Our multicenter study shows heterogeneity of treatment throughout the nation. Almost all patients in our cohort received rheumatic fever prophylaxis with benzathine G penicillin every 21 days. An additional therapy to penicillin was recorded in 88.17% of cases. A smaller group of patients received a symptomatic treatment. While larger groups received an immunemodulant treatment or a combination of symptomatic and immunemodulant treatments. These types of therapies were recorded in similar percentage.

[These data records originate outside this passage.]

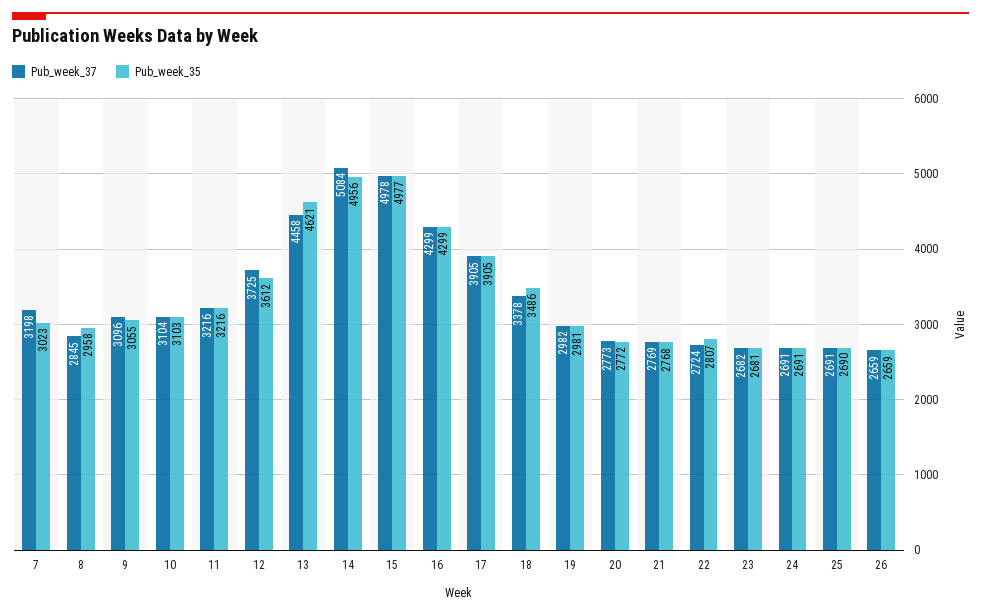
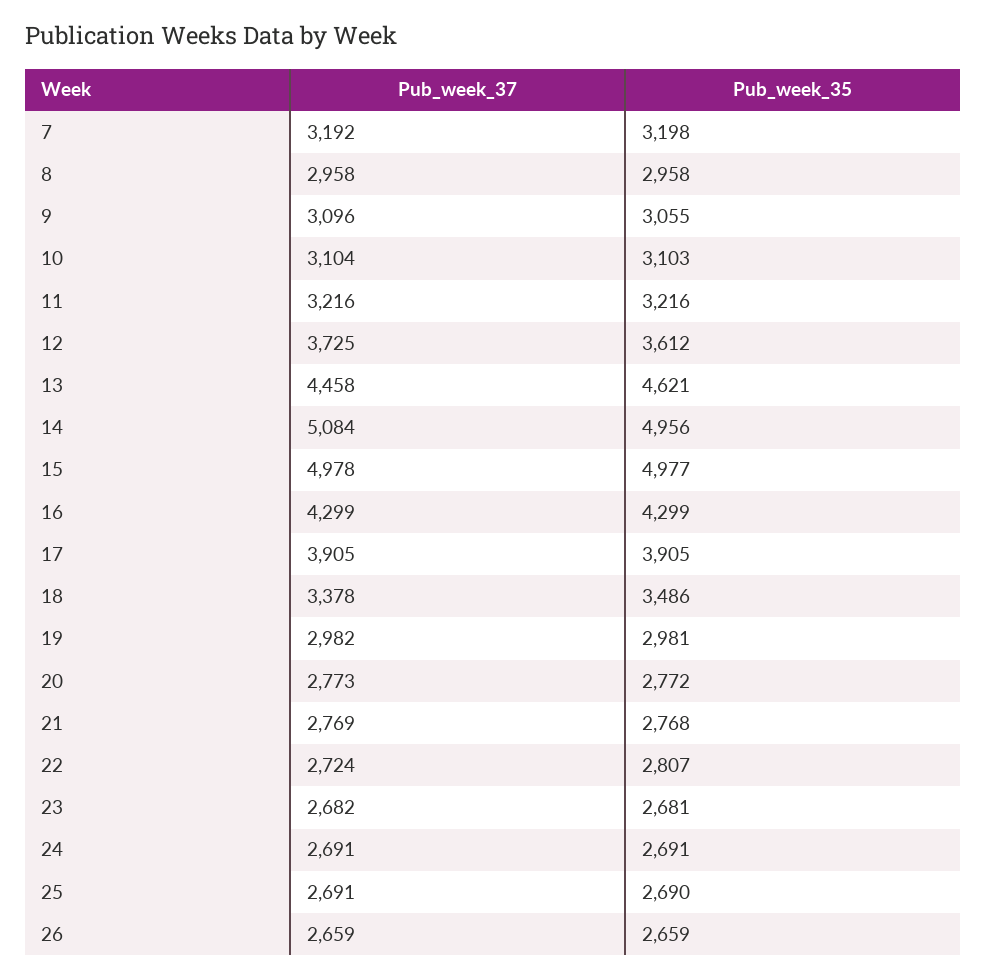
  {
    "Pub_week_37": {
-     "7": 3198,
+     "7": 3192,
-     "8": 2845,
+     "8": 2958,
      "9": 3096,
      "10": 3104,
      "11": 3216,
      "12": 3725,
      "13": 4458,
      "14": 5084,
      "15": 4978,
      "16": 4299,
      "17": 3905,
      "18": 3378,
      "19": 2982,
      "20": 2773,
      "21": 2769,
      "22": 2724,
      "23": 2682,
      "24": 2691,
      "25": 2691,
      "26": 2659
    },
    "Pub_week_35": {
-     "7": 3023,
+     "7": 3198,
      "8": 2958,
      "9": 3055,
      "10": 3103,
      "11": 3216,
      "12": 3612,
      "13": 4621,
      "14": 4956,
      "15": 4977,
      "16": 4299,
      "17": 3905,
      "18": 3486,
      "19": 2981,
      "20": 2772,
      "21": 2768,
      "22": 2807,
      "23": 2681,
      "24": 2691,
      "25": 2690,
      "26": 2659
    }
  }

The most commonly used symptomatic drug and immunemodulant drug in our cohort are Valproic Acid and corticosteroids respectively.
Italian current therapeutic approaches are consistent with growing evidence for the efficacy of immunemodulant treatment which is leading to a shift in the treatment of SC all over the world.
In our study we compared the conventional therapy (only symptomatic drugs) with the immunemodulant therapy either alone or in association with symptomatic drugs and we also compared the efficacy of the three most commonly used symptomatic drugs (Valproic Acid, Haloperidol and Pimozide).
The superiority of immunemodulant treatment, especially of corticosteroids, appears clear in our study which demonstrares a faster clinical improvement and remission if compared with standard therapy.
Authors state that mild SC might not need treatment, while for severe disease, symptomatic treatment such as valproate, haloperidol, pimozide, tiapride, and carbamazepine, and immunosuppressing treatment such as corticosteroids, intravenous immunoglobulin and plasma exchange, could be used.